Yamanaka's group and two others followed up earlier this year with firmer evidence that these induced pluripotent stem (iPS) cells faithfully mimicked the patterns of gene activity and cellular differentiation observed in embryonic stem cells.

Now Yamanaka and his colleagues report in the journal Cell that the same combination of genes induced pluripotency in commercially available human fibroblasts (connective tissue cells that play a crucial role in healing) derived from the facial skin of a 36-year-old woman, the joint tissue of a man, aged 69, and a newborn, respectively.

The researchers report they were able to transform about one in 5,000 cells—enough to get several iPS cells from a single culture dish—and then coax them to become nerve cells or heart tissue on the benchtop. Genetic scans indicated that the cells were more similar to embryonic tissue than to the original fibroblasts.

"What I find remarkable," Kriegstein says, "is essentially the same steps that worked in the mouse were able to work with human cells…. Everybody assumed that it'd be a different story in reprogramming the human cells."

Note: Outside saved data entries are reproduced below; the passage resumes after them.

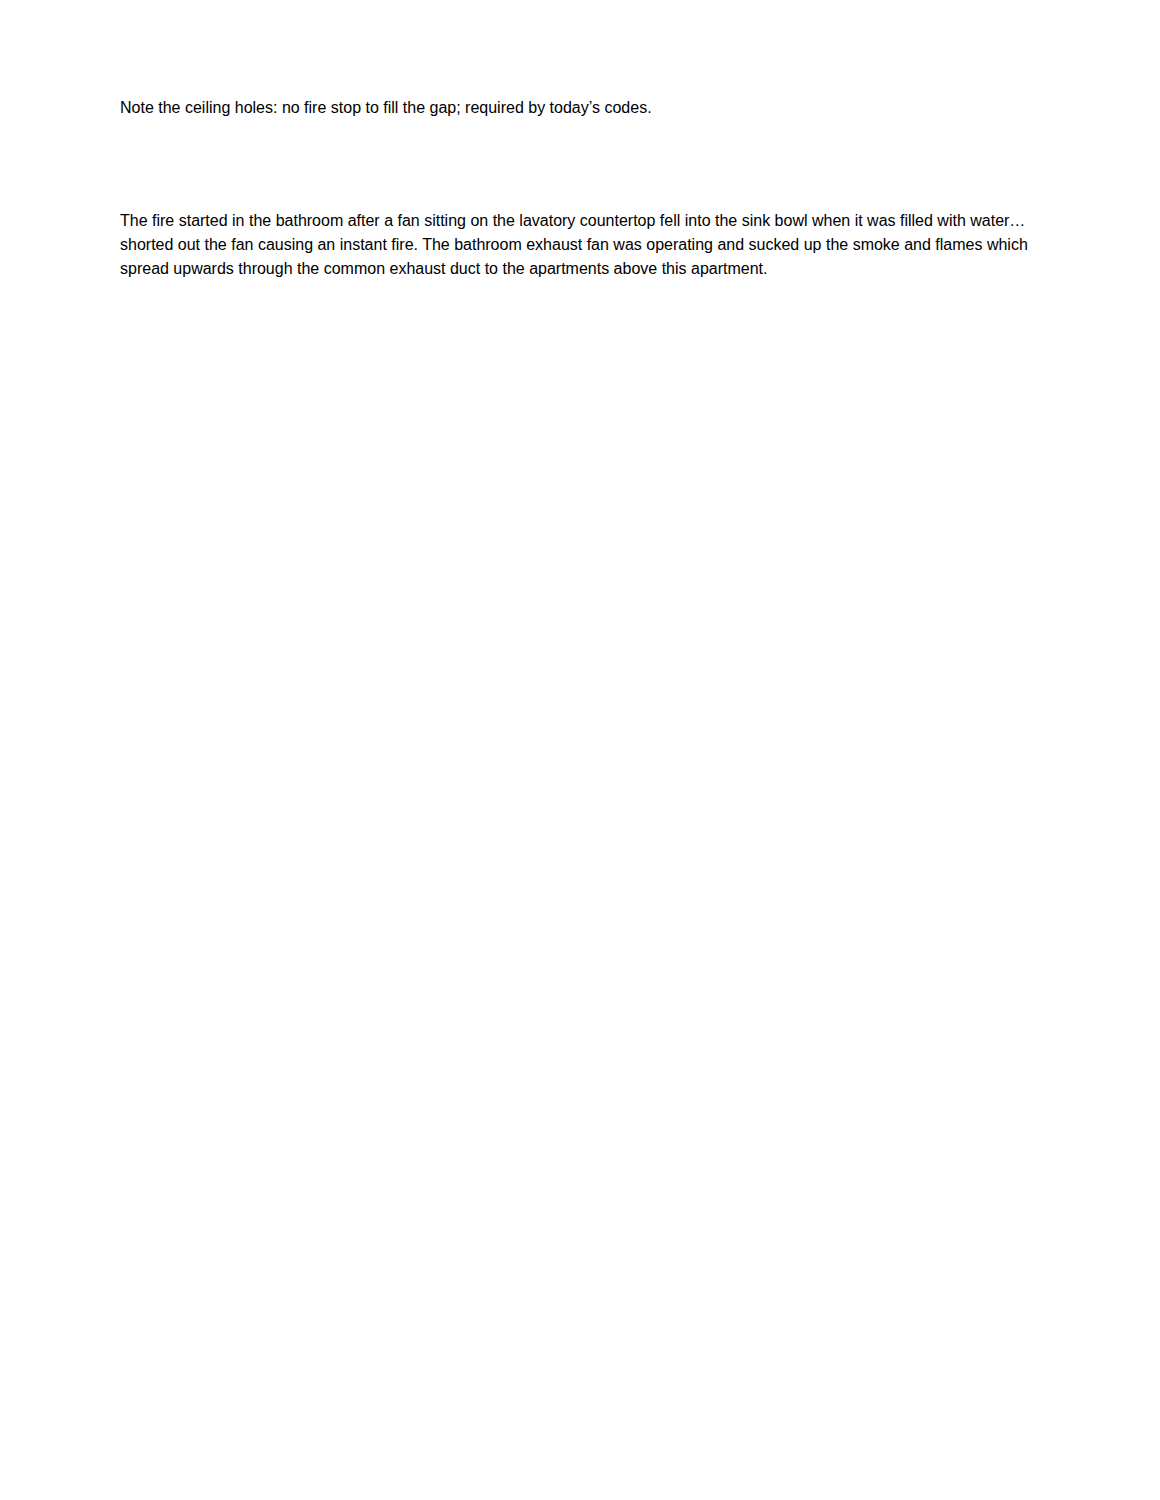Note the ceiling holes: no fire stop to fill the gap; required by today’s codes.
The fire started in the bathroom after a fan sitting on the lavatory countertop fell into the sink bowl when it was filled with water…shorted out the fan causing an instant fire. The bathroom exhaust fan was operating and sucked up the smoke and flames which spread upwards through the common exhaust duct to the apartments above this apartment.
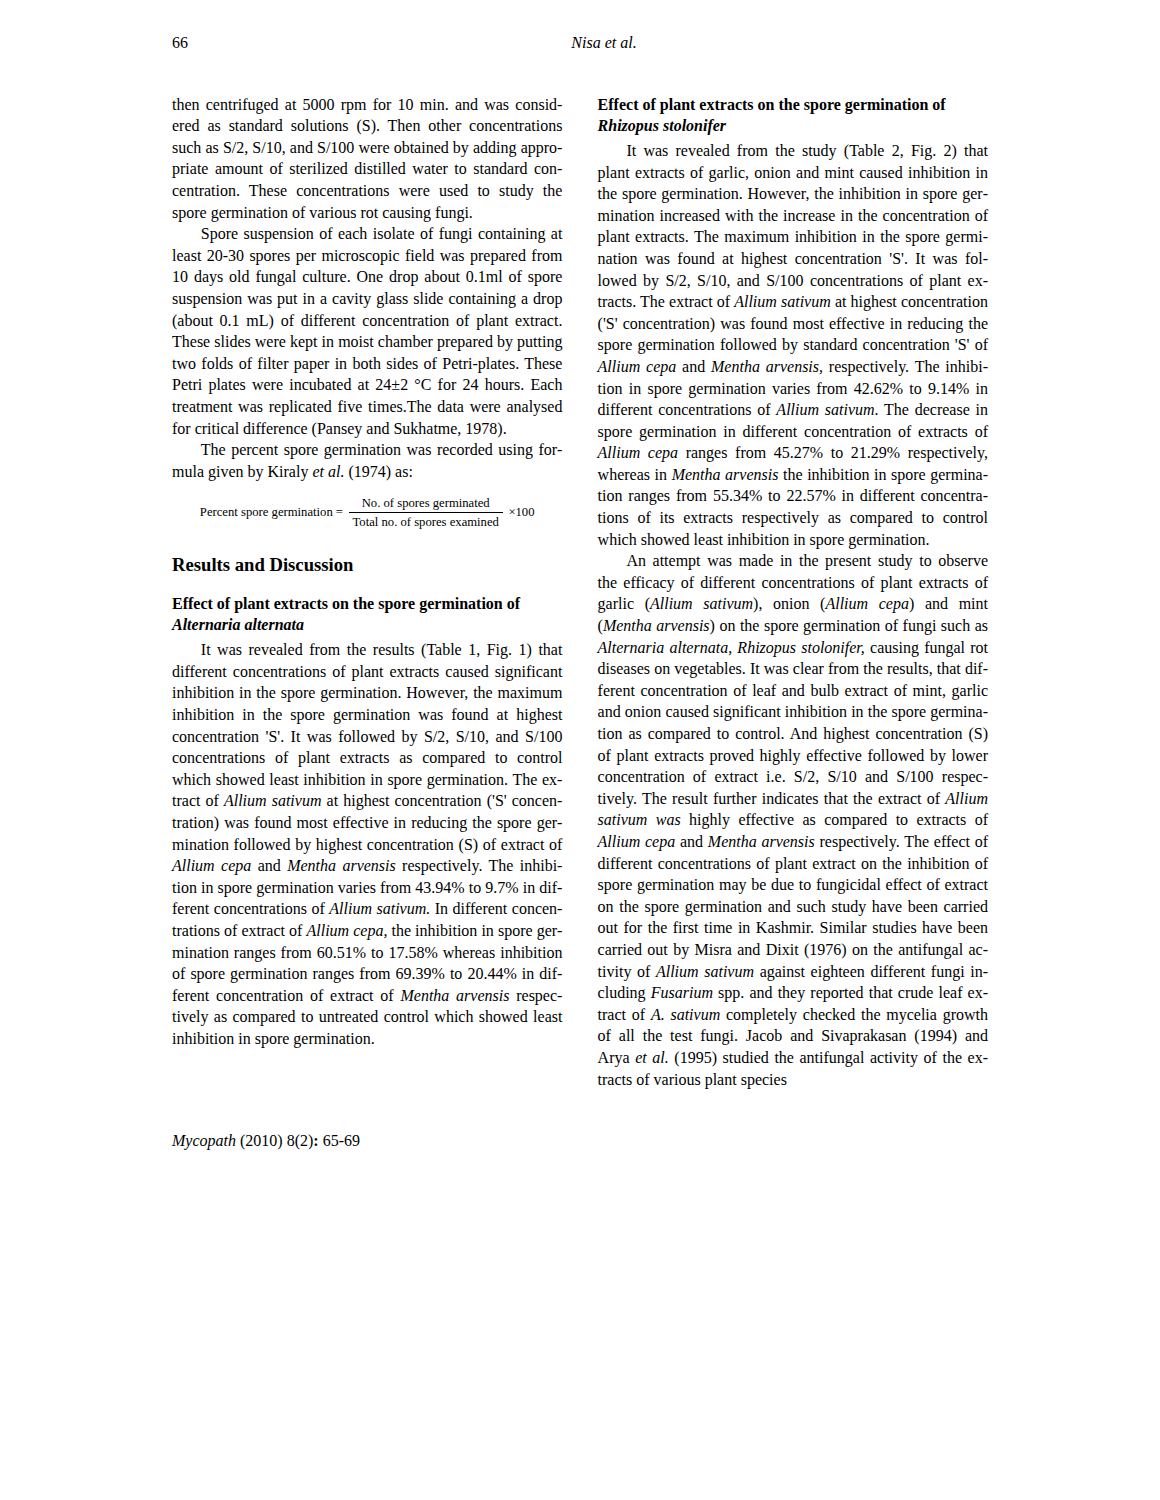66
Nisa et al.
then centrifuged at 5000 rpm for 10 min. and was considered as standard solutions (S). Then other concentrations such as S/2, S/10, and S/100 were obtained by adding appropriate amount of sterilized distilled water to standard concentration. These concentrations were used to study the spore germination of various rot causing fungi.
Spore suspension of each isolate of fungi containing at least 20-30 spores per microscopic field was prepared from 10 days old fungal culture. One drop about 0.1ml of spore suspension was put in a cavity glass slide containing a drop (about 0.1 mL) of different concentration of plant extract. These slides were kept in moist chamber prepared by putting two folds of filter paper in both sides of Petri-plates. These Petri plates were incubated at 24±2 °C for 24 hours. Each treatment was replicated five times.The data were analysed for critical difference (Pansey and Sukhatme, 1978).
The percent spore germination was recorded using formula given by Kiraly et al. (1974) as:
Percent spore germination = No. of spores germinated Total no. of spores examined ×100
Results and Discussion
Effect of plant extracts on the spore germination of Alternaria alternata
It was revealed from the results (Table 1, Fig. 1) that different concentrations of plant extracts caused significant inhibition in the spore germination. However, the maximum inhibition in the spore germination was found at highest concentration 'S'. It was followed by S/2, S/10, and S/100 concentrations of plant extracts as compared to control which showed least inhibition in spore germination. The extract of Allium sativum at highest concentration ('S' concentration) was found most effective in reducing the spore germination followed by highest concentration (S) of extract of Allium cepa and Mentha arvensis respectively. The inhibition in spore germination varies from 43.94% to 9.7% in different concentrations of Allium sativum. In different concentrations of extract of Allium cepa, the inhibition in spore germination ranges from 60.51% to 17.58% whereas inhibition of spore germination ranges from 69.39% to 20.44% in different concentration of extract of Mentha arvensis respectively as compared to untreated control which showed least inhibition in spore germination.
Effect of plant extracts on the spore germination of Rhizopus stolonifer
It was revealed from the study (Table 2, Fig. 2) that plant extracts of garlic, onion and mint caused inhibition in the spore germination. However, the inhibition in spore germination increased with the increase in the concentration of plant extracts. The maximum inhibition in the spore germination was found at highest concentration 'S'. It was followed by S/2, S/10, and S/100 concentrations of plant extracts. The extract of Allium sativum at highest concentration ('S' concentration) was found most effective in reducing the spore germination followed by standard concentration 'S' of Allium cepa and Mentha arvensis, respectively. The inhibition in spore germination varies from 42.62% to 9.14% in different concentrations of Allium sativum. The decrease in spore germination in different concentration of extracts of Allium cepa ranges from 45.27% to 21.29% respectively, whereas in Mentha arvensis the inhibition in spore germination ranges from 55.34% to 22.57% in different concentrations of its extracts respectively as compared to control which showed least inhibition in spore germination.
An attempt was made in the present study to observe the efficacy of different concentrations of plant extracts of garlic (Allium sativum), onion (Allium cepa) and mint (Mentha arvensis) on the spore germination of fungi such as Alternaria alternata, Rhizopus stolonifer, causing fungal rot diseases on vegetables. It was clear from the results, that different concentration of leaf and bulb extract of mint, garlic and onion caused significant inhibition in the spore germination as compared to control. And highest concentration (S) of plant extracts proved highly effective followed by lower concentration of extract i.e. S/2, S/10 and S/100 respectively. The result further indicates that the extract of Allium sativum was highly effective as compared to extracts of Allium cepa and Mentha arvensis respectively. The effect of different concentrations of plant extract on the inhibition of spore germination may be due to fungicidal effect of extract on the spore germination and such study have been carried out for the first time in Kashmir. Similar studies have been carried out by Misra and Dixit (1976) on the antifungal activity of Allium sativum against eighteen different fungi including Fusarium spp. and they reported that crude leaf extract of A. sativum completely checked the mycelia growth of all the test fungi. Jacob and Sivaprakasan (1994) and Arya et al. (1995) studied the antifungal activity of the extracts of various plant species
Mycopath (2010) 8(2): 65-69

Thomson's team reports producing a similar cellular alchemy using two of the same genes—Oct4 and Sox2—and two different ones—Nanog and Lin28,—making it less likely that the Japanese finding was a fluke.

Thomson, who in 1998 became the first scientist to extract human stem cells from embryos, says his group began seeking these factors four years ago, but chose to work with human cells. As of last spring, he says, his group, led by lab member Junying Yu, had pared an initial list of 100-plus genes to 14.

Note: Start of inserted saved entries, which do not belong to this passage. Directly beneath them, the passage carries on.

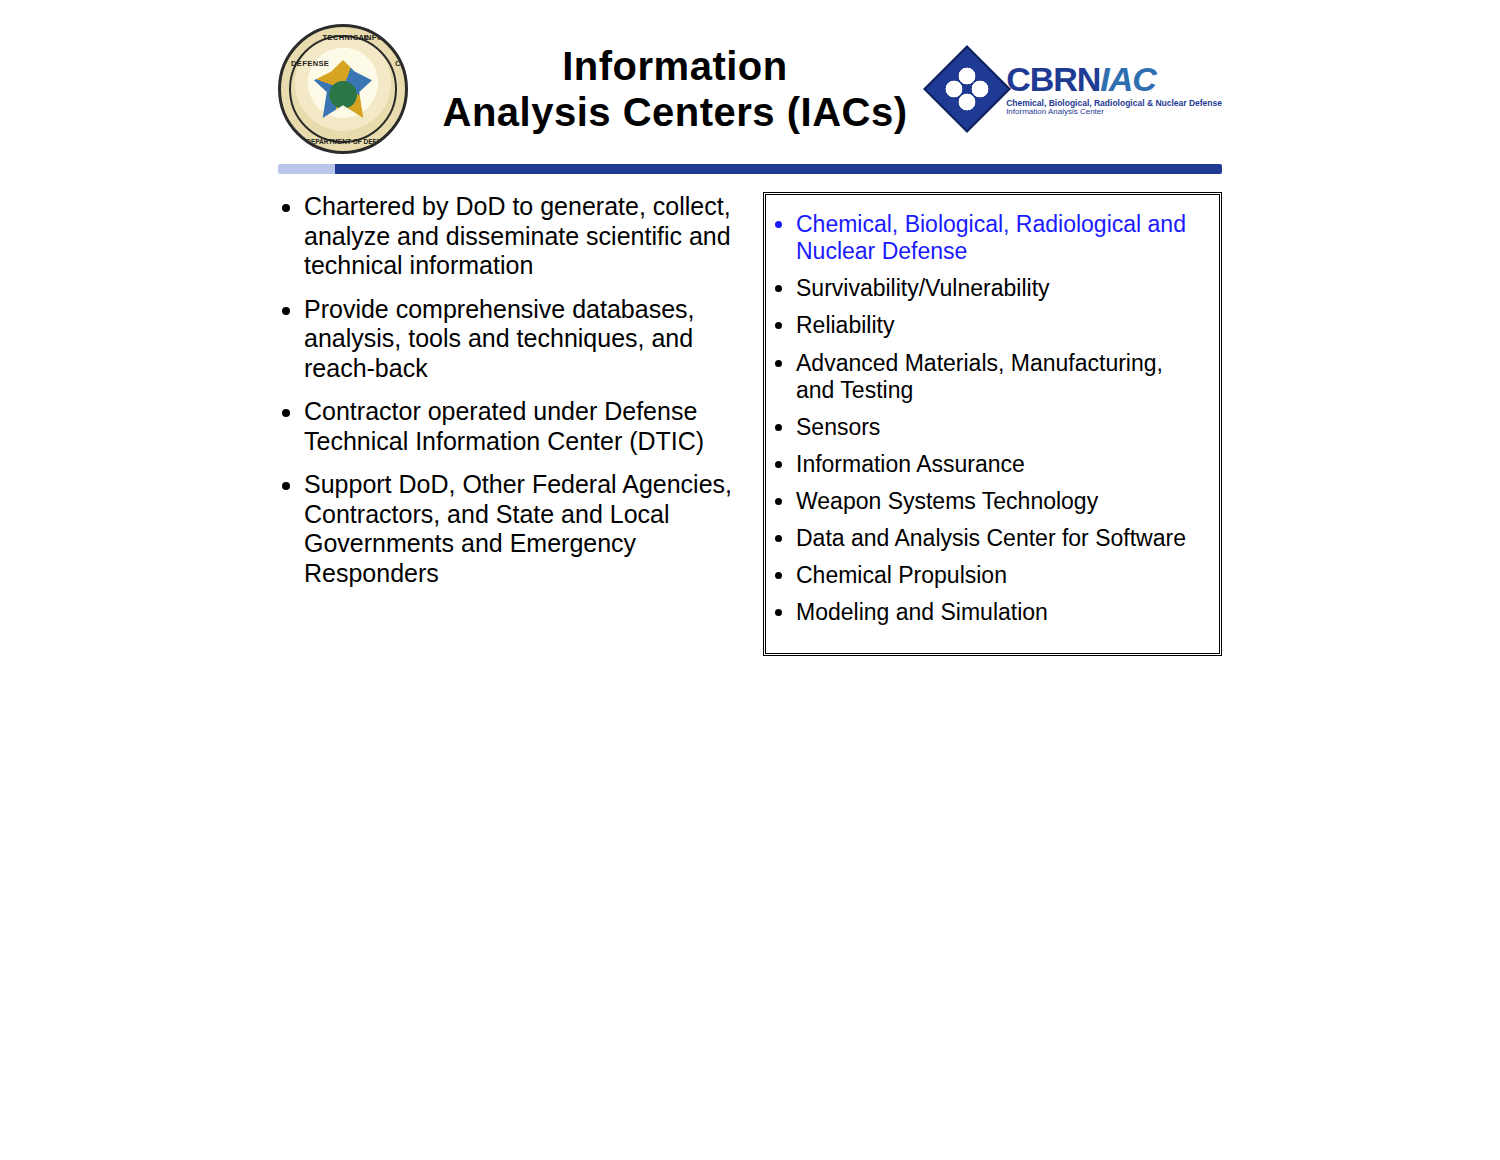DEFENSE TECHNICAL INFORMATION CENTER
U.S. DEPARTMENT OF DEFENSE
InformationAnalysis Centers (IACs)
CBRNIAC
Chemical, Biological, Radiological & Nuclear Defense
Information Analysis Center
Chartered by DoD to generate, collect, analyze and disseminate scientific and technical information
Provide comprehensive databases, analysis, tools and techniques, and reach-back
Contractor operated under Defense Technical Information Center (DTIC)
Support DoD, Other Federal Agencies, Contractors, and State and Local Governments and Emergency Responders
Chemical, Biological, Radiological and Nuclear Defense
Survivability/Vulnerability
Reliability
Advanced Materials, Manufacturing, and Testing
Sensors
Information Assurance
Weapon Systems Technology
Data and Analysis Center for Software
Chemical Propulsion
Modeling and Simulation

Then came Yamanaka, who Thomson says beat him to the punch because mouse cells grow much faster than human cells do, allowing more rapid experimentation. "We thought, 'oh no, it's already been done; we've been beaten,'" he recalls.

As many as a dozen major labs, he says, have since tried but failed to make reprogramming work in human cells. His team plugged along, testing gene combinations in four cell types in varying degrees of differentiation, hopeful that this would eventually lead to the correct genetic recipe.

In the online edition of Science, he and his colleagues report that Oct4 and Sox2 were capable of converting neonatal foreskin fibroblasts into cells similar to Yamanaka's, whereas Nanog significantly boosted the frequency of reprogramming and Lin28 upped it by a moderate amount.

Although Oct4 and Sox2 were well-known players in embryonic cells, "we thought this would be such a complicated problem, we never tested those genes up front," Thomson says. "It's kind of remarkably lucky that three or four [genes] are sufficient. I wasn't optimistic it would work."

The new results still leave researchers with the task of double-checking that reprogrammed cells are safe and truly have the same potential as the embryonic variety. They also have to figure out how to circumvent problems with the viral delivery system, which may disrupt important genes, resulting in cancer. Kriegstein notes that the hunt will likely commence for small molecules capable of activating the key genes.

Thomson predicts that companies such as Madison-based Cellular Dynamics International, which he co-founded, that test drug candidates for dangerous heart toxicity, could begin using cells derived from reprogramming in their assays within a year.

Whatever the source of pluripotent cells, Thomson says, researchers face the same scientific challenges—namely, understanding how to convert them into key tissues such as the beta islet cells that are impaired in diabetics, and then how to introduce them safely and effectively into humans.

Opponents of research on human embryos might contend that reprogramming happened because of the federal restrictions on embryonic research, but Thomson believes the stigma on the field made researchers wary and delayed the discovery of reprogramming by several years. "I'm cautiously optimistic" about reprogrammed cells, he says. "The worry is the politics will get involved again and squash caution."